Collected data
· · · · ·

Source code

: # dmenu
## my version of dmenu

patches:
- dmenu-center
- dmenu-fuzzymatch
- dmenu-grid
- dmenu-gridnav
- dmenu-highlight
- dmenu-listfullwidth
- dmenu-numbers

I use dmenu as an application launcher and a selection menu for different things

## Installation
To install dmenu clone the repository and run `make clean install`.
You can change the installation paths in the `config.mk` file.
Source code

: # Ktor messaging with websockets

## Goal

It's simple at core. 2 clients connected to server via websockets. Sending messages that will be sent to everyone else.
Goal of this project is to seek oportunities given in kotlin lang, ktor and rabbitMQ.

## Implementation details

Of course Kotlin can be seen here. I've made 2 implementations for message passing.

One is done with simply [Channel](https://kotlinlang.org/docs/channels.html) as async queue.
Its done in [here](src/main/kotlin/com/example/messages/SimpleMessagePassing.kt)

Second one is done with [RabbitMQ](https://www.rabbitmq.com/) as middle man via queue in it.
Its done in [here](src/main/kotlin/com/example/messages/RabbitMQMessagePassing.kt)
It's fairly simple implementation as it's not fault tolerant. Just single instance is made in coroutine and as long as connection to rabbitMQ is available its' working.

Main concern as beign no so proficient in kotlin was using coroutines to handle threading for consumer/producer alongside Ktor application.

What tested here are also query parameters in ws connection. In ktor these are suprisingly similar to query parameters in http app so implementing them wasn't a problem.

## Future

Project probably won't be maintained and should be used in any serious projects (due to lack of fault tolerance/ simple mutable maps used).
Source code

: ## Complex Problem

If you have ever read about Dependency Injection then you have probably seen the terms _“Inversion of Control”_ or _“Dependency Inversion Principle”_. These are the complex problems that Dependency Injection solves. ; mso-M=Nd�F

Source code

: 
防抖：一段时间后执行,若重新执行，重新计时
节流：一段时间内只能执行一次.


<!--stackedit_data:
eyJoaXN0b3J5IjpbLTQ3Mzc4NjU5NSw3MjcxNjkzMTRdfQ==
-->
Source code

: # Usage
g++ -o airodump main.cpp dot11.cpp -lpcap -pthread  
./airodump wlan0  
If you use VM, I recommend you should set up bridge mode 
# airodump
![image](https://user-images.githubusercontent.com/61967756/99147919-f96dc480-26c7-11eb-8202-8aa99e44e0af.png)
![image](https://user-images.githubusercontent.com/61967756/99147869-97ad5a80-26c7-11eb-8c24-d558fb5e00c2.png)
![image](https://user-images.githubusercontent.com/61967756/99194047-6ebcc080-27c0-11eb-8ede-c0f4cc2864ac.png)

· · · · ·

> **What the task asks**
Set down nothing but the lines from the one with "One is done with simply" through the end of the records, keeping each line exactly as written and including both ends.

> **Solution to this problem**
One is done with simply [Channel](https://kotlinlang.org/docs/channels.html) as async queue.
Its done in [here](src/main/kotlin/com/example/messages/SimpleMessagePassing.kt)

Second one is done with [RabbitMQ](https://www.rabbitmq.com/) as middle man via queue in it.
Its done in [here](src/main/kotlin/com/example/messages/RabbitMQMessagePassing.kt)
It's fairly simple implementation as it's not fault tolerant. Just single instance is made in coroutine and as long as connection to rabbitMQ is available its' working.

Main concern as beign no so proficient in kotlin was using coroutines to handle threading for consumer/producer alongside Ktor application.

What tested here are also query parameters in ws connection. In ktor these are suprisingly similar to query parameters in http app so implementing them wasn't a problem.

## Future

Project probably won't be maintained and should be used in any serious projects (due to lack of fault tolerance/ simple mutable maps used).
Source code

: ## Complex Problem

If you have ever read about Dependency Injection then you have probably seen the terms _“Inversion of Control”_ or _“Dependency Inversion Principle”_. These are the complex problems that Dependency Injection solves. ; mso-M=Nd�F

Source code

: 
防抖：一段时间后执行,若重新执行，重新计时
节流：一段时间内只能执行一次.


<!--stackedit_data:
eyJoaXN0b3J5IjpbLTQ3Mzc4NjU5NSw3MjcxNjkzMTRdfQ==
-->
Source code

: # Usage
g++ -o airodump main.cpp dot11.cpp -lpcap -pthread  
./airodump wlan0  
If you use VM, I recommend you should set up bridge mode 
# airodump
![image](https://user-images.githubusercontent.com/61967756/99147919-f96dc480-26c7-11eb-8202-8aa99e44e0af.png)
![image](https://user-images.githubusercontent.com/61967756/99147869-97ad5a80-26c7-11eb-8c24-d558fb5e00c2.png)
![image](https://user-images.githubusercontent.com/61967756/99194047-6ebcc080-27c0-11eb-8ede-c0f4cc2864ac.png)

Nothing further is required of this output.